* [Set task]:
Can you repeat the following material line for line, with no changes at all?

[Records excerpted from a collection]
Begin
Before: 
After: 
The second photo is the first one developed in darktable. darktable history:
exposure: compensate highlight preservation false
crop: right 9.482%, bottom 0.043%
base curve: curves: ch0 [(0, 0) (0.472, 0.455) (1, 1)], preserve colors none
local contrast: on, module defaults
End
* [Task response]:
Before: 
After: 
The second photo is the first one developed in darktable. darktable history:
exposure: compensate highlight preservation false
crop: right 9.482%, bottom 0.043%
base curve: curves: ch0 [(0, 0) (0.472, 0.455) (1, 1)], preserve colors none
local contrast: on, module defaults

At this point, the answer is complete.